* Directions for this task
For the records below, please print exactly and only the lines from the one with "fa fa3(a[3]&b[0],a[2]&b[1],co[1],co[2],s[1]);" down to the one with "<source format=gbr>", both ends included, omitting the pictures.

* Supplied data
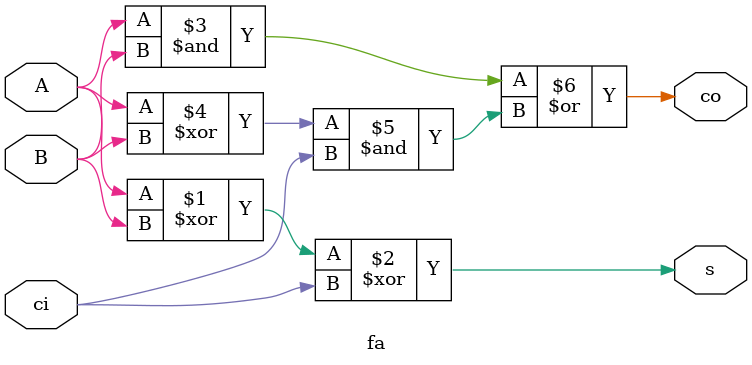
<source format=v>
module nhan4bit(a,b,p);
input [3:0]a,b;
output [7:0]p;
wire [10:0]co;
wire [5:0]s;
and and1(p[0],a[0],b[0]);
fa fa1(a[1]&b[0],a[0]&b[1],1'b0,co[0],p[1]);
fa fa2(a[2]&b[0],a[1]&b[1],co[0],co[1],s[0]);
fa fa3(a[3]&b[0],a[2]&b[1],co[1],co[2],s[1]);
fa fa4(1'b0,a[3]&b[1],co[2],co[3],s[2]);
fa fa5(s[0],a[0]&b[2],1'b0,co[4],p[2]);
fa fa6(s[1],a[1]&b[2],co[4],co[5],s[3]);
fa fa7(s[2],a[2]&b[2],co[5],co[6],s[4]);
fa fa8(co[3],a[3]&b[2],co[6],co[7],s[5]);
fa fa9(s[3],a[0]&b[3],1'b0,co[8],p[3]);
fa fa10(s[4],a[1]&b[3],co[8],co[9],p[4]);
fa fa11(s[5],a[2]&b[3],co[9],co[10],p[5]);
fa fa12(co[7],a[3]&b[3],co[10],p[7],p[6]);
endmodule
module fa(A,B,ci,co,s);
input A,B,ci;
output s,co;
assign s = (A^B)^ci;
assign co = (A&B)|((A^B)&ci);
endmodule

</source>
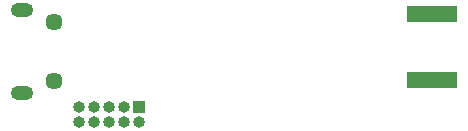
<source format=gbr>
%TF.GenerationSoftware,KiCad,Pcbnew,(6.0.1)*%
%TF.CreationDate,2022-05-09T00:38:21+05:45*%
%TF.ProjectId,ST_RF,53545f52-462e-46b6-9963-61645f706362,rev?*%
%TF.SameCoordinates,Original*%
%TF.FileFunction,Soldermask,Bot*%
%TF.FilePolarity,Negative*%
%FSLAX46Y46*%
G04 Gerber Fmt 4.6, Leading zero omitted, Abs format (unit mm)*
G04 Created by KiCad (PCBNEW (6.0.1)) date 2022-05-09 00:38:21*
%MOMM*%
%LPD*%
G01*
G04 APERTURE LIST*
%ADD10O,1.000000X1.000000*%
%ADD11R,1.000000X1.000000*%
%ADD12R,4.200000X1.350000*%
%ADD13O,1.900000X1.200000*%
%ADD14C,1.450000*%
G04 APERTURE END LIST*
D10*
%TO.C,J3*%
X31496000Y-41910000D03*
X31496000Y-40640000D03*
X32766000Y-41910000D03*
X32766000Y-40640000D03*
X34036000Y-41910000D03*
X34036000Y-40640000D03*
X35306000Y-41910000D03*
X35306000Y-40640000D03*
X36576000Y-41910000D03*
D11*
X36576000Y-40640000D03*
%TD*%
D12*
%TO.C,J2*%
X61377500Y-32735000D03*
X61377500Y-38385000D03*
%TD*%
D13*
%TO.C,J1*%
X26702500Y-39441000D03*
D14*
X29402500Y-33441000D03*
D13*
X26702500Y-32441000D03*
D14*
X29402500Y-38441000D03*
%TD*%
M02*

</source>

* Answer to this exercise
fa fa3(a[3]&b[0],a[2]&b[1],co[1],co[2],s[1]);
fa fa4(1'b0,a[3]&b[1],co[2],co[3],s[2]);
fa fa5(s[0],a[0]&b[2],1'b0,co[4],p[2]);
fa fa6(s[1],a[1]&b[2],co[4],co[5],s[3]);
fa fa7(s[2],a[2]&b[2],co[5],co[6],s[4]);
fa fa8(co[3],a[3]&b[2],co[6],co[7],s[5]);
fa fa9(s[3],a[0]&b[3],1'b0,co[8],p[3]);
fa fa10(s[4],a[1]&b[3],co[8],co[9],p[4]);
fa fa11(s[5],a[2]&b[3],co[9],co[10],p[5]);
fa fa12(co[7],a[3]&b[3],co[10],p[7],p[6]);
endmodule
module fa(A,B,ci,co,s);
input A,B,ci;
output s,co;
assign s = (A^B)^ci;
assign co = (A&B)|((A^B)&ci);
endmodule

</source>
<source format=gbr>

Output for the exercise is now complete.